March 31, 2025March 31, 2024
Undisbursed portion of construction loans in process (see Note 4)$75,042 $77,502 
Undisbursed lines of credit117,220 135,883 
Commitments to extend credit27,954 19,106 
$220,216 $232,491 

The Company maintains a separate ACL related to unfunded loan commitments. Management estimates the amount of expected losses related to unfunded, off-balance sheet commitments over the contractual period during which it is exposed to credit risk from its obligation to extend credit, unless the Company has determined that obligation is unconditionally cancellable. The methodology for calculating the ACL on unfunded loan commitments is similar to the methodology for calculating the ACL on loans but also includes an estimate of the future utilization of the commitment as determined by historical utilization. Credit risk associated with the unfunded commitments is consistent with the loss ratio for each loan segment within the ACL for loans. The ACL on unfunded commitments is recognized in other liabilities and accrued expenses in the consolidated balance sheets and is adjusted as a provision for (recapture of) credit losses on the consolidated income statements. The ACL on unfunded loan commitments totaled $320,000 and $276,000 at March 31, 2025 and 2024, respectively
The following table sets forth information for the three and six months ended March 31, 2025 and 2024 regarding activity in the ACL on unfunded loan commitments (dollars in thousands):

Three Months Ended March 31, 2025Three Months Ended March 31, 2024
Beginning ACL$307 $364 
Provision for (recapture of) credit losses13 *(88)
Ending ACL$320 $276 
*Amount differs from Income Statement due to rounding.
ACLSix Months Ended March 31, 2025Six Months Ended March 31, 2024
Beginning ACL$327 $332 
Impact of adopting CECL (ASU 2016-13)— 65 
Provision for (recapture of) credit losses(7)(121)
Ending ACL$320 $276 

The Bank has an employee severance compensation plan which expires in 2027 that provides severance pay benefits to eligible employees in the event of a change in control of Timberland Bancorp or the Bank (as defined in the plan).  In general, all employees with two or more years of service are eligible to participate in the plan.  Under the plan, in the event of a change in control of Timberland Bancorp or the Bank, eligible employees who are terminated or who terminate employment (but only upon the occurrence of events specified in the plan) within 12 months of the effective date of a change in control would be entitled to a payment based on years of service or officer rank with the Bank.  The maximum payment for any eligible employee would be equal to 18 months of the employee’s current compensation.

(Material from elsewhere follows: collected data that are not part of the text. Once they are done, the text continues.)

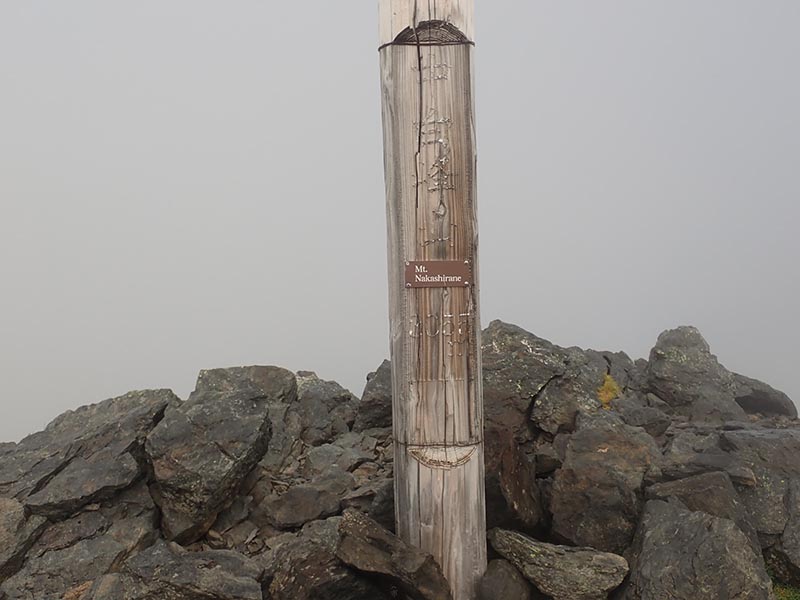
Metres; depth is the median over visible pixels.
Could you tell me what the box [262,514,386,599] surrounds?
rock
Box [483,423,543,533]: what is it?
rock
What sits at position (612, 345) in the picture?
sky
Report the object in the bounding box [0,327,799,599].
rocky ground
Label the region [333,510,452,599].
rock
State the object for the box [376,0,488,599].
wooden post
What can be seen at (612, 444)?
rock
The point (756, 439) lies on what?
rock
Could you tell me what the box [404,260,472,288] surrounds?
sign
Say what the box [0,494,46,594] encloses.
rock
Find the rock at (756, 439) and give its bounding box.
[719,425,799,580]
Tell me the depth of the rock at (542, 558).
4.10 m
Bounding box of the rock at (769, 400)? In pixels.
[731,373,798,418]
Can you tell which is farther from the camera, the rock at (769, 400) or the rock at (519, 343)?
the rock at (769, 400)
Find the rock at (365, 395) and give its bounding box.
[354,360,392,430]
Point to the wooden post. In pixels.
(393, 353)
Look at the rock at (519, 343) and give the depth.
5.48 m
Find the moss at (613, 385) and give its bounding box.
[596,373,621,409]
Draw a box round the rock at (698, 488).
[645,470,755,543]
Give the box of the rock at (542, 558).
[486,528,629,599]
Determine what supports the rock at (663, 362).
on the rocky ground
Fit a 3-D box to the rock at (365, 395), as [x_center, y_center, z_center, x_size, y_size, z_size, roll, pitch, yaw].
[-0.047,0.608,5.859,0.439,0.491,0.529,0,3,-1]
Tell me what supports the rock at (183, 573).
on the rocky ground
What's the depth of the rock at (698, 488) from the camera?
4.43 m
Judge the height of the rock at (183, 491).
0.727 m
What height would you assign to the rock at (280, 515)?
0.249 m
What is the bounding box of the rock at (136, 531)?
[1,500,158,599]
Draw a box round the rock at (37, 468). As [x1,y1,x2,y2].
[0,389,175,521]
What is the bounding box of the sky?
[0,0,799,468]
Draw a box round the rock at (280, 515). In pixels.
[260,474,350,528]
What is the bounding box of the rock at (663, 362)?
[643,325,745,422]
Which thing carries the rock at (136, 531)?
on the rocky ground
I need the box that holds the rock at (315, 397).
[291,372,357,444]
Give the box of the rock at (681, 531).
[625,497,774,599]
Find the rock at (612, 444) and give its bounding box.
[546,413,662,553]
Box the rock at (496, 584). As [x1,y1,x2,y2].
[476,557,532,599]
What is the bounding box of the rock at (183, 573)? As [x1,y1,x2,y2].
[87,540,266,599]
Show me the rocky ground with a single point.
(385, 461)
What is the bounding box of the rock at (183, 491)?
[143,373,274,544]
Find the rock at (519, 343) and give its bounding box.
[482,320,568,437]

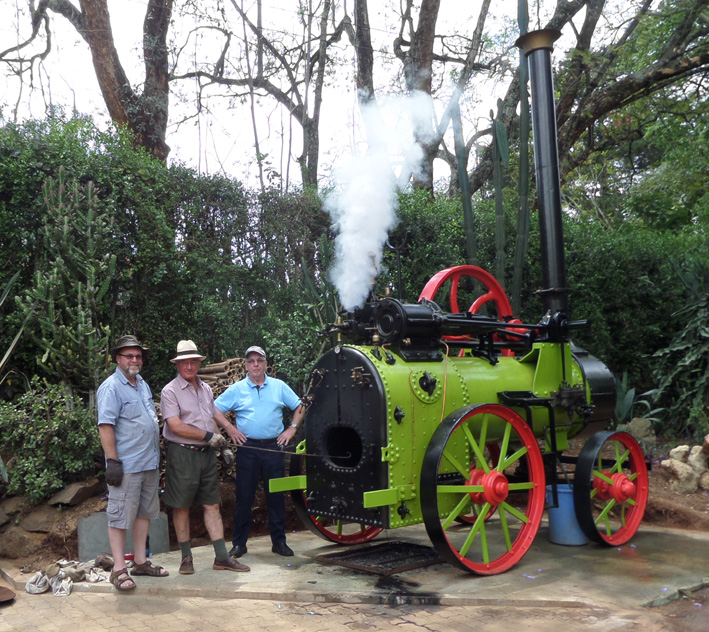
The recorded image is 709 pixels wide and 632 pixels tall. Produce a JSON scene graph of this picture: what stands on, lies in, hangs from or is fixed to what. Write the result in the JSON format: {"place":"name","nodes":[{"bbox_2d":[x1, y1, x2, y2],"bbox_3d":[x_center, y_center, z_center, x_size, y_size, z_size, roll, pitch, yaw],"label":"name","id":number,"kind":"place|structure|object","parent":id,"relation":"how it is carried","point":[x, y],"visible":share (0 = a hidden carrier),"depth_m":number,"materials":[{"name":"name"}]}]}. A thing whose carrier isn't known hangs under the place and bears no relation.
{"place":"outdoors","nodes":[
{"label":"outdoors","id":0,"kind":"place"},
{"bbox_2d":[0,0,660,192],"label":"sky","id":1,"kind":"structure","parent":0,"point":[102,110],"materials":[{"name":"white"}]},
{"bbox_2d":[0,432,707,575],"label":"soil bank","id":2,"kind":"structure","parent":0,"point":[82,508],"materials":[{"name":"brown soil"}]},
{"bbox_2d":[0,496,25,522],"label":"rock","id":3,"kind":"object","parent":2,"relation":"on","point":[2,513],"visible":0.8,"depth_m":6.41,"materials":[{"name":"brown stone"}]},
{"bbox_2d":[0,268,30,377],"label":"agave plant","id":4,"kind":"object","parent":2,"relation":"on","point":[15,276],"visible":0.95,"depth_m":7.02,"materials":[{"name":"green plant"}]},
{"bbox_2d":[0,525,41,558],"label":"rock","id":5,"kind":"object","parent":2,"relation":"on","point":[16,544],"visible":0.93,"depth_m":6.02,"materials":[{"name":"brown stone"}]},
{"bbox_2d":[16,506,55,532],"bbox_3d":[-2.672,1.747,6.380,0.375,0.227,0.393,-2,-4,21],"label":"rock","id":6,"kind":"object","parent":2,"relation":"on","point":[34,518],"visible":0.9,"depth_m":6.26,"materials":[{"name":"brown stone"}]},
{"bbox_2d":[0,380,102,499],"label":"shrub","id":7,"kind":"object","parent":2,"relation":"on","point":[36,419],"visible":0.84,"depth_m":6.54,"materials":[{"name":"green plant"}]},
{"bbox_2d":[14,169,113,395],"bbox_3d":[-2.723,-0.182,7.296,0.965,2.467,0.980,2,-5,-41],"label":"cactus","id":8,"kind":"object","parent":2,"relation":"on","point":[82,318],"visible":0.91,"depth_m":7.17,"materials":[{"name":"green plant"}]},
{"bbox_2d":[48,479,101,506],"bbox_3d":[-2.451,1.570,6.667,0.402,0.212,0.413,-2,-4,20],"label":"rock","id":9,"kind":"object","parent":2,"relation":"on","point":[63,494],"visible":0.9,"depth_m":6.54,"materials":[{"name":"brown stone"}]},
{"bbox_2d":[27,0,173,161],"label":"tree","id":10,"kind":"object","parent":2,"relation":"on","point":[108,91],"visible":0.88,"depth_m":12.38,"materials":[{"name":"brown plant"}]},
{"bbox_2d":[77,512,171,561],"bbox_3d":[-1.828,1.781,6.120,0.675,0.351,0.389,2,-5,-41],"label":"concrete block","id":11,"kind":"object","parent":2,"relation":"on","point":[94,521],"visible":0.55,"depth_m":5.91,"materials":[{"name":"grey concrete"}]},
{"bbox_2d":[158,358,250,479],"bbox_3d":[-1.327,1.000,7.211,1.098,1.060,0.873,2,-5,-41],"label":"firewood stack","id":12,"kind":"object","parent":2,"relation":"on","point":[206,378],"visible":0.2,"depth_m":7.12,"materials":[{"name":"brown wood"}]},
{"bbox_2d":[173,0,352,189],"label":"tree","id":13,"kind":"object","parent":2,"relation":"on","point":[270,91],"visible":0.94,"depth_m":16.26,"materials":[{"name":"plant"}]},
{"bbox_2d":[0,115,707,425],"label":"hedge","id":14,"kind":"object","parent":2,"relation":"on","point":[195,194],"visible":0.56,"depth_m":9.22,"materials":[{"name":"green plant"}]},
{"bbox_2d":[353,0,374,105],"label":"tree","id":15,"kind":"object","parent":2,"relation":"on","point":[362,65],"visible":0.55,"depth_m":14.81,"materials":[{"name":"brown plant"}]},
{"bbox_2d":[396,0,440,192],"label":"tree","id":16,"kind":"object","parent":2,"relation":"on","point":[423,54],"visible":0.68,"depth_m":14.40,"materials":[{"name":"brown plant"}]},
{"bbox_2d":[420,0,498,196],"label":"tree","id":17,"kind":"object","parent":2,"relation":"on","point":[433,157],"visible":0.85,"depth_m":15.16,"materials":[{"name":"plant"}]},
{"bbox_2d":[452,93,476,266],"bbox_3d":[1.585,-0.961,10.091,0.251,4.674,0.251,-1,-4,2],"label":"cactus","id":18,"kind":"object","parent":2,"relation":"on","point":[465,203],"visible":0.58,"depth_m":10.10,"materials":[{"name":"green plant"}]},
{"bbox_2d":[491,98,507,297],"bbox_3d":[2.002,-1.099,9.848,0.250,3.713,0.291,-1,-4,3],"label":"cactus","id":19,"kind":"object","parent":2,"relation":"on","point":[499,199],"visible":0.75,"depth_m":9.82,"materials":[{"name":"green plant"}]},
{"bbox_2d":[513,0,530,317],"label":"cactus","id":20,"kind":"object","parent":2,"relation":"on","point":[521,153],"visible":0.73,"depth_m":9.55,"materials":[{"name":"green plant"}]},
{"bbox_2d":[463,0,708,215],"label":"tree","id":21,"kind":"object","parent":2,"relation":"on","point":[690,63],"visible":0.84,"depth_m":12.97,"materials":[{"name":"plant"}]},
{"bbox_2d":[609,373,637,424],"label":"agave plant","id":22,"kind":"object","parent":2,"relation":"on","point":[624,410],"visible":0.43,"depth_m":9.21,"materials":[{"name":"green plant"}]},
{"bbox_2d":[625,418,655,444],"bbox_3d":[3.564,1.419,9.133,0.402,0.365,0.395,-2,-4,10],"label":"rock","id":23,"kind":"object","parent":2,"relation":"on","point":[634,424],"visible":0.58,"depth_m":9.01,"materials":[{"name":"grey stone"}]},
{"bbox_2d":[647,260,708,434],"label":"shrub","id":24,"kind":"object","parent":2,"relation":"on","point":[703,331],"visible":0.9,"depth_m":9.36,"materials":[{"name":"green plant"}]},
{"bbox_2d":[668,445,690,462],"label":"rock","id":25,"kind":"object","parent":2,"relation":"on","point":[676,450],"visible":0.7,"depth_m":8.03,"materials":[{"name":"stone"}]},
{"bbox_2d":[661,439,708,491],"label":"rock","id":26,"kind":"object","parent":2,"relation":"on","point":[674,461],"visible":0.92,"depth_m":7.68,"materials":[{"name":"stone"}]},
{"bbox_2d":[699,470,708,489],"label":"rock","id":27,"kind":"object","parent":2,"relation":"on","point":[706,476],"visible":0.93,"depth_m":7.45,"materials":[{"name":"stone"}]},
{"bbox_2d":[702,434,708,460],"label":"rock","id":28,"kind":"object","parent":2,"relation":"on","point":[708,439],"visible":0.95,"depth_m":7.82,"materials":[{"name":"stone"}]},
{"bbox_2d":[0,582,708,631],"label":"brick pavement","id":29,"kind":"structure","parent":0,"point":[449,608],"materials":[{"name":"brick"}]},
{"bbox_2d":[0,586,15,603],"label":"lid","id":30,"kind":"object","parent":29,"relation":"on","point":[7,590],"visible":0.99,"depth_m":4.89,"materials":[{"name":"brown"}]},
{"bbox_2d":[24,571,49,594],"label":"cloth","id":31,"kind":"object","parent":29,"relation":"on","point":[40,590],"visible":0.91,"depth_m":5.16,"materials":[{"name":"fabric"}]},
{"bbox_2d":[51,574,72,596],"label":"cloth","id":32,"kind":"object","parent":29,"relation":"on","point":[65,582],"visible":0.9,"depth_m":5.07,"materials":[{"name":"white fabric"}]},
{"bbox_2d":[23,520,708,610],"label":"concrete slab","id":33,"kind":"structure","parent":29,"relation":"on","point":[238,581],"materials":[{"name":"grey concrete"}]},
{"bbox_2d":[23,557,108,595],"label":"cloth","id":34,"kind":"object","parent":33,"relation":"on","point":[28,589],"visible":0.91,"depth_m":5.24,"materials":[{"name":"fabric"}]},
{"bbox_2d":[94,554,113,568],"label":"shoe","id":35,"kind":"object","parent":33,"relation":"on","point":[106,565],"visible":0.8,"depth_m":5.55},
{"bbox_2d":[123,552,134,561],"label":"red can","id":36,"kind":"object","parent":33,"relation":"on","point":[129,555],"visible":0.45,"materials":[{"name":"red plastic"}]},
{"bbox_2d":[97,333,167,590],"bbox_3d":[-1.532,1.003,5.302,0.458,1.682,0.701,-2,-4,15],"label":"man","id":37,"kind":"object","parent":33,"relation":"on","point":[132,419],"visible":0.98,"depth_m":5.14},
{"bbox_2d":[161,341,250,575],"bbox_3d":[-1.112,1.042,5.553,0.532,1.624,0.694,2,-5,-41],"label":"man","id":38,"kind":"object","parent":33,"relation":"on","point":[177,431],"visible":0.99,"depth_m":5.40},
{"bbox_2d":[224,440,352,458],"bbox_3d":[-0.496,1.010,5.675,1.118,0.115,0.043,-1,-4,2],"label":"poker","id":39,"kind":"object","parent":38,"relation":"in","point":[314,455],"visible":0.89,"depth_m":5.65,"materials":[{"name":"black metal"}]},
{"bbox_2d":[214,345,307,558],"bbox_3d":[-0.681,1.062,5.920,0.694,1.575,0.619,-2,-4,10],"label":"man","id":40,"kind":"object","parent":33,"relation":"on","point":[267,397],"visible":0.98,"depth_m":5.77},
{"bbox_2d":[313,540,442,574],"bbox_3d":[0.299,1.836,5.734,0.901,0.027,0.776,2,-5,-41],"label":"metal grate","id":41,"kind":"object","parent":33,"relation":"on","point":[391,561],"visible":0.92,"depth_m":5.64,"materials":[{"name":"black metal"}]},
{"bbox_2d":[258,29,645,572],"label":"steam engine","id":42,"kind":"object","parent":33,"relation":"on","point":[362,392],"visible":0.91,"depth_m":5.80,"materials":[{"name":"metal"}]},
{"bbox_2d":[326,87,440,309],"label":"steam","id":43,"kind":"object","parent":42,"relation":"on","point":[373,189],"visible":0.93,"materials":[{"name":"white"}]},
{"bbox_2d":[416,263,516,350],"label":"wheel","id":44,"kind":"object","parent":42,"relation":"attached to","point":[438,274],"visible":0.49,"depth_m":6.41,"materials":[{"name":"red metal"}]},
{"bbox_2d":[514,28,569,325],"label":"chimney","id":45,"kind":"object","parent":42,"relation":"on","point":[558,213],"visible":0.85,"depth_m":6.52,"materials":[{"name":"black metal"}]},
{"bbox_2d":[547,483,587,545],"bbox_3d":[1.823,1.634,6.190,0.362,0.449,0.363,-2,-4,17],"label":"blue bucket","id":46,"kind":"object","parent":33,"relation":"on","point":[566,494],"visible":0.68,"depth_m":6.04,"materials":[{"name":"blue plastic"}]}
]}

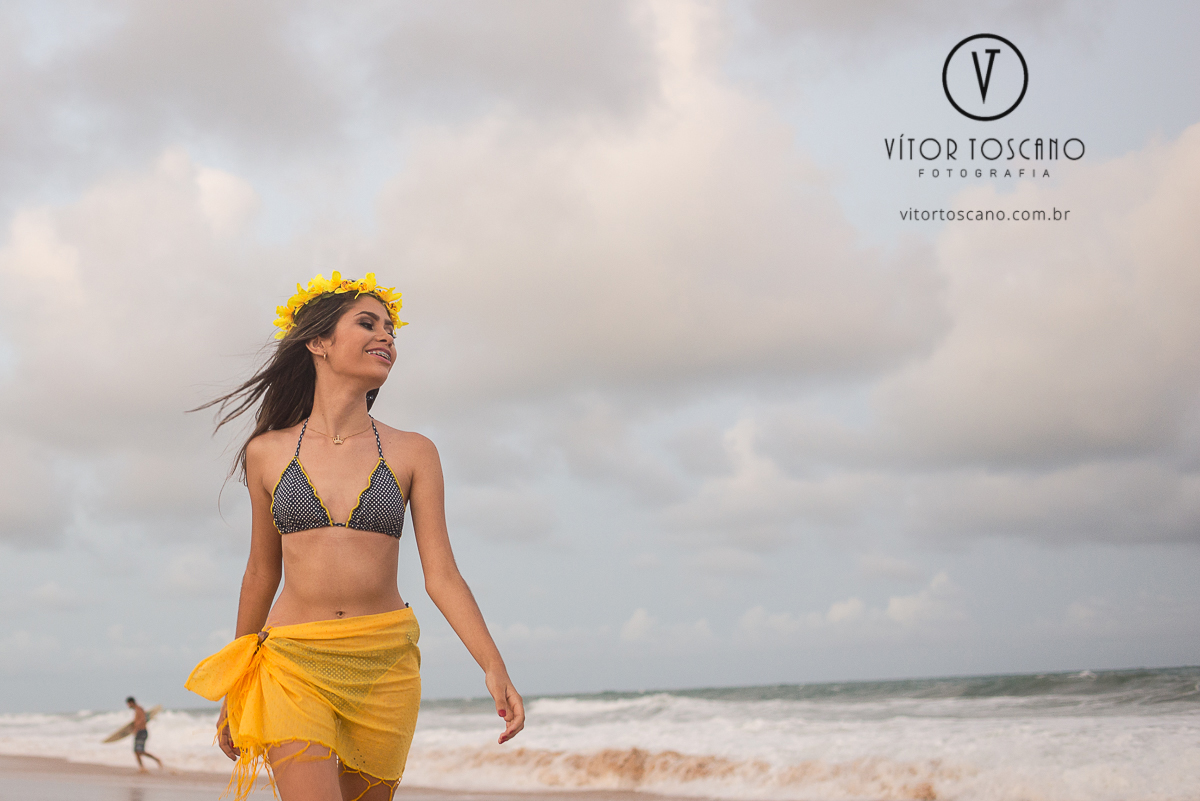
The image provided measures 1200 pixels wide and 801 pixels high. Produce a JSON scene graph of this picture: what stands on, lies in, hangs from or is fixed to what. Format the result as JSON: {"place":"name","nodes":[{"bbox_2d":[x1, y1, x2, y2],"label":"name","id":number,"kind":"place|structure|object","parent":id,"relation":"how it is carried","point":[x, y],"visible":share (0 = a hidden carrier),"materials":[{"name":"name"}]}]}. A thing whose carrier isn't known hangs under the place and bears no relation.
{"place":"outdoors","nodes":[
{"label":"outdoors","id":0,"kind":"place"},
{"bbox_2d":[0,143,279,545],"label":"cloud","id":1,"kind":"structure","parent":0,"point":[69,323],"materials":[{"name":"white"}]},
{"bbox_2d":[0,753,774,800],"label":"sand beach","id":2,"kind":"structure","parent":0,"point":[132,790],"materials":[{"name":"beige sand"}]},
{"bbox_2d":[121,697,163,771],"label":"person","id":3,"kind":"object","parent":2,"relation":"on","point":[130,699],"visible":0.98},
{"bbox_2d":[100,706,162,743],"label":"surfboard","id":4,"kind":"object","parent":3,"relation":"in","point":[149,715],"visible":0.63,"materials":[{"name":"beige"}]},
{"bbox_2d":[181,269,522,800],"label":"woman","id":5,"kind":"object","parent":2,"relation":"on","point":[348,601],"visible":0.99},
{"bbox_2d":[0,665,1198,800],"label":"sea","id":6,"kind":"structure","parent":0,"point":[1104,699],"materials":[{"name":"liquid"}]},
{"bbox_2d":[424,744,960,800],"label":"wave","id":7,"kind":"object","parent":6,"relation":"in","point":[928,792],"visible":0.44,"materials":[{"name":"white liquid"}]},
{"bbox_2d":[0,0,1199,704],"label":"sky","id":8,"kind":"structure","parent":0,"point":[1093,657],"materials":[{"name":"blue"}]},
{"bbox_2d":[357,7,919,411],"label":"cloud","id":9,"kind":"structure","parent":0,"point":[780,290],"materials":[{"name":"white"}]},
{"bbox_2d":[735,572,970,638],"label":"cloud","id":10,"kind":"structure","parent":0,"point":[834,613],"materials":[{"name":"white"}]},
{"bbox_2d":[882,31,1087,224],"label":"logo","id":11,"kind":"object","parent":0,"point":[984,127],"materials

Timberland Bancorp has entered into employment agreements with its Chief Executive Officer, Chief Operating Officer, Chief Financial Officer, Chief Lending Officer, Chief Credit Officer and Chief Technology Officer. These agreements provide for severance payments and other benefits in the event of an involuntary termination of employment following a change in control of Timberland Bancorp or its subsidiary, Timberland Bank. The maximum value of the severance benefits under these agreements is equal to 2.99 times the officer's average annual compensation during the five-year period preceding the effective date of the change in control.

Because of the nature of its activities, the Company is subject to various pending and threatened legal actions which arise in the ordinary course of business.  In the opinion of management, liabilities arising from these claims, if any, will not have a material effect on the future consolidated financial position of the Company.